José Carlos Pereira Ary dos Santos tornou-se conhecido do grande público como um dos mais talentosos poetas da sua geração, contribuindo para a renovação da música ligeira portuguesa, através dos seus poemas, que considerava serem a sua maneira de falar com o povo porque ser poeta é escolher as palavras que o povo merece.

Filho mais velho do médico Carlos Ary dos Santos e de Maria Bárbara de Castro Pereira, José Carlos Ary dos Santos nasceu em Lisboa, a 7 de Dezembro de 1937. O casal teve mais duas filhas, Maria do Rosário e Maria Isabel, e um filho, Diogo. Quando é ainda adolescente a sua mãe falece e o pai volta a casar. Dessa relação nasce a sua meia-irmã Ana Maria.

Iniciou a sua instrução no Colégio Infante Sagres mas, tendo sido expulso por mau comportamento, passou para o Instituto Nuno Álvares, um colégio interno em Santo Tirso. Mais tarde regressou aos estudos em Lisboa, no Colégio São João de Brito, no Lumiar.
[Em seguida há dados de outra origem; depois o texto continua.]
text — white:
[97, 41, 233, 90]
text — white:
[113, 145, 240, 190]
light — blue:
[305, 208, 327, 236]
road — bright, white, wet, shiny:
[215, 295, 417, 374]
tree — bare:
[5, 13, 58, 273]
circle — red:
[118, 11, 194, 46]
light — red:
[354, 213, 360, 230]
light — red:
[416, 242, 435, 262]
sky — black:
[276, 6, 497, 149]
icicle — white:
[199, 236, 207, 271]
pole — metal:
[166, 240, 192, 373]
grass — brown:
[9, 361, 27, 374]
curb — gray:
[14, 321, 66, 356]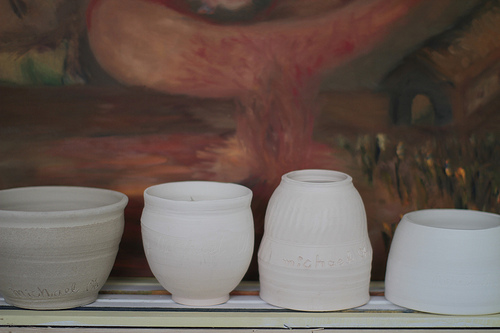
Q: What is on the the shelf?
A: Candleholders.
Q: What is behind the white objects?
A: A painting.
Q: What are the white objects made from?
A: Ceramic.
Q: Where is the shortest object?
A: The far right.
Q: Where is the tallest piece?
A: Second from the right.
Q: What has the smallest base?
A: The object second from the left.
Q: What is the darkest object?
A: The one on the far left.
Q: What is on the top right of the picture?
A: A building.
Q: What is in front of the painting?
A: Four white objects.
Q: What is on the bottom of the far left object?
A: Letters.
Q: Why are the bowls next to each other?
A: Display.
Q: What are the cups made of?
A: Ceramic.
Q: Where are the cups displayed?
A: Museum.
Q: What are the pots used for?
A: Display.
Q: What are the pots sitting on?
A: Table.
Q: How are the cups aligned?
A: Horizontal.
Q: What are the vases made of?
A: Ceramic.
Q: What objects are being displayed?
A: Pots.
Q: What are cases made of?
A: Ceramic.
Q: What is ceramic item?
A: Vase.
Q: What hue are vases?
A: White.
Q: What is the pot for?
A: Planting.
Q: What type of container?
A: Pot.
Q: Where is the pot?
A: On shelf.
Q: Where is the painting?
A: In background.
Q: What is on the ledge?
A: Bowls.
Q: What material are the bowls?
A: Ceramic.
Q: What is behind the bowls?
A: Painting.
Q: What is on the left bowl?
A: Handwriting.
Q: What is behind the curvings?
A: A painting.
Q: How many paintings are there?
A: One.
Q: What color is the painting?
A: Multicolored.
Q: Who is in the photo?
A: No one.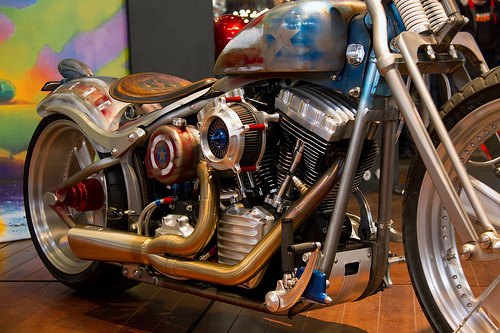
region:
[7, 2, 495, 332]
custom chopper motorcycle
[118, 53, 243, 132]
brown leather seat on chopper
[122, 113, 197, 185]
Captain America logo on motorcycle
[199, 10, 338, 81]
custom painted gas tank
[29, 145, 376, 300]
copper pipe on chopper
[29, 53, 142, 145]
custom paint on wheel cover of motorcycle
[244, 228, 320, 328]
foot peg on motorcycle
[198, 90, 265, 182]
air filter with red and blue parts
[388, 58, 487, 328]
front tire of chopper motorcycle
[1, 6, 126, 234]
colorful painting on wall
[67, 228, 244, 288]
Brass tubing on the motorcycle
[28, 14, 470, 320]
A heavily customized motorcycle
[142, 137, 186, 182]
Captain America logo on the bike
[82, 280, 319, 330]
Shadow of the motorcycle on the wooden floor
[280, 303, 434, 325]
A wooden floor beneath the bike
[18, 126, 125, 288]
A thick black tire on the bike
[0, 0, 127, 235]
A multicolored water painting behind the motorcycle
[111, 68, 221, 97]
A rusted bicycle seat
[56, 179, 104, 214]
A red joint on the tire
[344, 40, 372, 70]
A shiny metal bolt on the bike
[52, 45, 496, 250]
small toy motorcycle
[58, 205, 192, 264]
metal muffler of motorbike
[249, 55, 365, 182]
engine block of motorcycle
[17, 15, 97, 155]
green curtain behind bike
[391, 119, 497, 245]
front tire of motorcycle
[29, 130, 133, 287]
rear tire of motorcycle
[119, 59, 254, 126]
brown seat of motorcycle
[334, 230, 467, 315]
wooden floor under bike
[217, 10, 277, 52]
red object on shelf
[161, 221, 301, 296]
gold exhaust pipes on bike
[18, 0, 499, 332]
A red white and blue motorcycle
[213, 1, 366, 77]
A motorcycle gas tank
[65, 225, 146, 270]
A motorcycle exhaust pipe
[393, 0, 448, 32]
A pair of springs on the motorcycle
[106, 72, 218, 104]
A motorcycle seat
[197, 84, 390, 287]
A motorcycle engine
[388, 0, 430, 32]
A spring on a motorcycle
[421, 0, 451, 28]
A spring on a motorcycle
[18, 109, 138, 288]
A large motorcycle wheel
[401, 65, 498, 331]
A large motorcycle wheel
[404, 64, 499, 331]
The front wheel of the motorcycle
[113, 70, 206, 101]
The seat of the motorcycle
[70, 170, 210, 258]
Pipes on the motorcycle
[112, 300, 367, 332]
A shadow on the ground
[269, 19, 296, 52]
A star on the motorcycle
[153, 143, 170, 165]
A star on the side of the motorcycle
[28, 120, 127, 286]
The back wheel of the motorcycle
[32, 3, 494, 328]
A motorcycle with a patriotic design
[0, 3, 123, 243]
A painting behind the motorcycle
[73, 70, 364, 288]
The body of the motorcycle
Apesar de não ter terminado nenhum curso superior frequentou as faculdades de Direito e de Letras de Lisboa.

Ary dos Santos inicia-se muito cedo na escrita de poesia e quando soma apenas 14 anos, em 1953, a sua família, contra a sua vontade, publica o seu primeiro livro, de título “Asas”.

A sua personalidade rebelde leva-o a sair de casa com apenas 16 anos e, para fazer face às despesas de sobrevivência, passa por vários empregos como vendedor de máquinas de pastilhas elásticas, paquete na Sociedade Nacional de Fósforos ou escriturário no Casino Estoril. Em 1958 Ary dos Santos inicia uma carreira na área da publicidade, onde terá bastante êxito fruto da sua grande criatividade aplicada nos slogans publicitários.

Paralelamente, continuará a escrever os seus poemas e, no ano de 1954, é reconhecida a qualidade dos seus escritos com a selecção de alguns dos seus poemas para a Antologia do Prémio Almeida Garrett, ladeando com nomes consagrados da poesia portuguesa.

A sua estreia efectiva dá-se em 1963 com a publicação do livro de poemas “A liturgia do sangue”. No ano seguinte é editado o “Tempo da lenda das amendoeiras” e o poema “Azul existe” que será representado no Tivoli, no Teatro da Estufa Fria e na RTP.

Ao longo da sua carreira, Ary dos Santos, foi sempre publicando livros de poemas, como: “Adereços, endereços”, em 1965; “Insofrimento in sofrimento”, em 1969; “Fotos-grafias”, um livro que foi apreendido pela PIDE, em 1971; “Resumo”, em 1973; “As Portas que Abril Abriu”, em 1975; “O Sangue das Palavras”, em 1979; e, em 1983, “20 Anos de Poesia”.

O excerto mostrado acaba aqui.